Hi - I'm preparing for a transcon starting in May and just wanted to gather opinions on the tools/parts most needed for emergency situations. I've got some basics covered - couple tubes, CO2 inflator, spare tire, pump, tire levers. What else would you have for those situations you might need to make a quick field repair? I know I need a good multi-tool and I'd love any feedback on ones you love. I'm wondering if I need a chain tool, spare links, etc. What else?

Thank you in advance!

I'm preparing for my trip stating June 1st. My tool list sounds similar to yours. Two tubes (although I'm running tubeless), tire levers, pump. A good multi tool - can't go wrong with Park Tools, try and get one with a chain breaker on the tool. I also run disc brakes so I'll be packing a spare set of pads too.
If you have your bike     serviced a couple of weeks before the trip you should break a chain, but maybe it's a good shout having a spare quick-link.

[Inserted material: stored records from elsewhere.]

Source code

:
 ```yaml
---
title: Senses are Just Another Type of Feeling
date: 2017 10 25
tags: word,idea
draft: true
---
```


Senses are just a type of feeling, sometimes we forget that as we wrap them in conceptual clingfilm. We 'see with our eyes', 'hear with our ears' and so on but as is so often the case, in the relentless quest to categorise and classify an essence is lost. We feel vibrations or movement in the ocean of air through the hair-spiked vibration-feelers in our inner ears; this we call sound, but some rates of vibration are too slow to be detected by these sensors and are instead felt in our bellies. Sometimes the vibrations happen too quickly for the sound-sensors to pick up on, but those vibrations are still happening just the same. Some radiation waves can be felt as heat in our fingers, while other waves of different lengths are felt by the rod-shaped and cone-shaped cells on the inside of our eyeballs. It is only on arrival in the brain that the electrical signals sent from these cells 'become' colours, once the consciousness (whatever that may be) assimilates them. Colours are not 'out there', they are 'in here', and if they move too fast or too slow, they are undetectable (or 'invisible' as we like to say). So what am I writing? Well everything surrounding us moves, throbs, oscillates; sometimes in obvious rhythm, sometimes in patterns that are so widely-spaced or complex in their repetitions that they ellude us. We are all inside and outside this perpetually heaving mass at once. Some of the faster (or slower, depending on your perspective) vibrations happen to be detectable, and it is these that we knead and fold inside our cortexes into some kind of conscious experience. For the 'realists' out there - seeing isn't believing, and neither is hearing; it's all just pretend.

Routes / Re: English rider thinking of Transamerica
« on: February 24, 2023, 04:57:54 am »
I'm riding the Trans-Am from East to West this year. Setting off early June.
Oh, I'm English too.

General Discussion / Re: Gear list: am I on the right road?
« on: August 21, 2021, 01:41:24 pm »
Some great advice here from everyone.

Gear Talk / Re: Leg warmers: Over or under?
« on: August 09, 2021, 07:22:48 am »
Under. Overlap them by six inches.

Correct. And no arm warmers with sleeveless jerseys. In fact, no sleeveless jerseys. Period.  :D

Yeah, no sleeveless jerseys. We're cyclists, not triathletes.

General Discussion / Re: British rider doing Trans AM 2022
« on: August 08, 2021, 03:44:04 pm »
And “Go West” is a song by The Cult, so each day on Strava gets a line from it.

I'll be flying most likely to Baltimore and getting the train to Williamsburg. A quick cycle to Yorktown and away we go.

My plan is to use lyrics by Rush to describe my days on Strava.